Rare Case of Adrenal Cushing’s With Unrelated Thyroid Tumor
Screening for endocrine disorders, such as Cushing’s syndrome, is particularly important in patients who have tumors in hormone-producing endocrine glands, such as the thyroid.
This was the take-home message of a recent case report study that described the case of a woman with thyroid cancer who also had Cushing’s driven by the presence of a benign adrenal tumor.
The study, “The occurrence of Adrenocorticotropic hormone-independent Cushing’s syndrome in a woman with the history of papillary thyroid carcinoma: a case report,” was published in the Journal of Medical Case Reports.
In people with Cushing’s syndrome, the levels of the hormone cortisol are excessively high. This may result from prolonged exposure to high-dose corticosteroids, or by the presence of a tumor that produces high amounts of adrenocorticotrophic hormone (ACTH), which controls cortisol production.
About 10% of Cushing’s cases are ACTH-independent and are associated with tumors in the adrenal glands, which sit atop the kidneys and are responsible for cortisol production.
The thyroid is a butterfly-shaped gland in the neck; it controls many aspects of the body’s metabolism.
Thyroid papillary cancer accounts for 85% of all thyroid cancers, placing it as one of the most common types of endocrine cancers. Yet, few cases have been reported in the literature describing the coexistence of thyroid papillary cancer and ACTH-independent Cushing’s.
Researchers in Iran described the case of a 33-year-old woman with a history of papillary thyroid cancer who developed Cushing’s due to a benign adrenal tumor.
The patient underwent a total thyroidectomy (surgical removal of the thyroid gland) and received iodine 131 to treat her thyroid papillary cancer. Over the course of three years, she gradually developed weakness, a round “moon face”, and gained weight around the abdomen (central obesity), all key features of Cushing’s.
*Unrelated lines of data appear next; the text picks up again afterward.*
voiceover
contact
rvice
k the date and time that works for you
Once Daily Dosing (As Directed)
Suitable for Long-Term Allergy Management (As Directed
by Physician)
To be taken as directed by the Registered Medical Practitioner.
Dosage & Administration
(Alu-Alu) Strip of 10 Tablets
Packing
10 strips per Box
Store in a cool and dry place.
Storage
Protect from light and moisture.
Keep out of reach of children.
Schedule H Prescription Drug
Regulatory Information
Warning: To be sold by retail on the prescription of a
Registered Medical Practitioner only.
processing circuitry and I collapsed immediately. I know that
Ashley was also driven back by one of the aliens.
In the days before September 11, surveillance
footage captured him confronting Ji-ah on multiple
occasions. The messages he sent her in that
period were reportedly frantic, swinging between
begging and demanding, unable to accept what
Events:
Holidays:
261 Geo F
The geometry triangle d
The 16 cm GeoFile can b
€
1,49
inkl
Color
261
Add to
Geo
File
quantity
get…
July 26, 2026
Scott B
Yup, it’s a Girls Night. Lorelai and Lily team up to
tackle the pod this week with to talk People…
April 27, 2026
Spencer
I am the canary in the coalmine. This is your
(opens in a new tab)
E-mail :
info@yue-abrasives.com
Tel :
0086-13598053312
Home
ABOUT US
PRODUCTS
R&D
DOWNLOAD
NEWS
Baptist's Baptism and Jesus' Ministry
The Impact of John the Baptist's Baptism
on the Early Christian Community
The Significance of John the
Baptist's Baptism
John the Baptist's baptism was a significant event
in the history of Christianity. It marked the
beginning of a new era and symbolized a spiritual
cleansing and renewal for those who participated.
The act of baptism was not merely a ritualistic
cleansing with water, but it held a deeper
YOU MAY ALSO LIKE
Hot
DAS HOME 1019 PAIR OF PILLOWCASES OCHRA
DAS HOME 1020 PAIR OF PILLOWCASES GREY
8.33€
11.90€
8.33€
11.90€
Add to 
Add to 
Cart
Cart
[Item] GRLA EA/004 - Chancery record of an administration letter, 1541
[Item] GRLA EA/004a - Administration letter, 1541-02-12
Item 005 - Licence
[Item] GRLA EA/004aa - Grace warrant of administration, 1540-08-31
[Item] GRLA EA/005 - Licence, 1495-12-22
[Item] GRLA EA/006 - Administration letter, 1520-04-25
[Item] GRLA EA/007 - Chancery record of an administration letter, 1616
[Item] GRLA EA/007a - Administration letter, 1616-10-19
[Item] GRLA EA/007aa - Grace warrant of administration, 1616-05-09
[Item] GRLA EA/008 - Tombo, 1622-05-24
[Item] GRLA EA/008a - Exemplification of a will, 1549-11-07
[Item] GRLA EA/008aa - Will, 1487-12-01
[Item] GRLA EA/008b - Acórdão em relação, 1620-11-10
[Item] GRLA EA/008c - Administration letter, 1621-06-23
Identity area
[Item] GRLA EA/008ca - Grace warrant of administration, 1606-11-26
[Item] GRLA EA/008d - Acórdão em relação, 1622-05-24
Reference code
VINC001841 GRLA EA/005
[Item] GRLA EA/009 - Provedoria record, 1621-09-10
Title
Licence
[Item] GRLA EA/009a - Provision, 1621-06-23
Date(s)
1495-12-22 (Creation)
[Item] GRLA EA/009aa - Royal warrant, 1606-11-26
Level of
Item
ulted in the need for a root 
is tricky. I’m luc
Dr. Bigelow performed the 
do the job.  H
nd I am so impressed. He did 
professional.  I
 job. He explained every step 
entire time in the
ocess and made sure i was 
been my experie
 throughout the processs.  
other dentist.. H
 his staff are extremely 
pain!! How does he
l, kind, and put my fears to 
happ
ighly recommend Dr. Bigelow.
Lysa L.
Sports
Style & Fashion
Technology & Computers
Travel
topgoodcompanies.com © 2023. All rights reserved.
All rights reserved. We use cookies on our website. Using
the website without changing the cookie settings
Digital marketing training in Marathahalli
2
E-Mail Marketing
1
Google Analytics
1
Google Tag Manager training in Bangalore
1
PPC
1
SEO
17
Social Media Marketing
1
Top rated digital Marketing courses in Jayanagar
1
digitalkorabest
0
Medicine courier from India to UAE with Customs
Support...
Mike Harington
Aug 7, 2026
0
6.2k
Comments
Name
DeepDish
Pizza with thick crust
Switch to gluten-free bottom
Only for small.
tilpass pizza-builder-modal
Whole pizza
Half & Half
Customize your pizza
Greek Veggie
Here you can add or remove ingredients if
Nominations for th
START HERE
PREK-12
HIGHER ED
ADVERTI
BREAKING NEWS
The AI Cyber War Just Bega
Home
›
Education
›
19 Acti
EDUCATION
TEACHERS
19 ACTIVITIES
In the six months prior to her hospital admission, the patient experienced mood swings and ceased having regular menstrual cycles. In addition to thyroid replacement therapies, she was receiving medications to control her high blood pressure and mood issues.
At the time of admission, she had high blood pressure, excessive facial and body hair growth, purple stretch marks on her abdomen, and mild muscle weakness in her legs.
A diagnosis of Cushing’s syndrome was confirmed when her cortisol levels remained high after a low-dose dexamethasone test. This test measures the levels of cortisol in the blood after patients take dexamethasone, a corticosteroid that normally blocks its production.
At the same time, and because her ACTH levels were low, she ended up being diagnosed with ACTH-independent Cushing’s syndrome.
A computed tomography scan then revealed the patient had a tumor on her right adrenal gland. She underwent adrenalectomy (adrenal gland removal surgery) and was treated with daily injections of 100 mg of hydrocortisone and oral prednisolone at a daily dose of 5 mg.
Tissue examination of the tumor extracted during surgery confirmed it was benign and made up mainly of fatty tissue, with no signs of bleeding or tissue necrosis (death).
Within four months, most of her symptoms had partially resolved, including weight gain and irregular menstruation.
According to study’s authors, this was one of the rare cases in which thyroid cancer was found in a patient with unrelated Cushing’s syndrome.
“ACTH-independent Cushing’s syndrome due to adrenal tumor and papillary thyroid cancer occur sporadically. The co-occurrence of two endocrine tumors with different origins is rare,” they wrote.
“It is recommended that the occurrence of other endocrine neoplasms [tumors] be considered when an endocrine tumor is diagnosed,” the investigators concluded.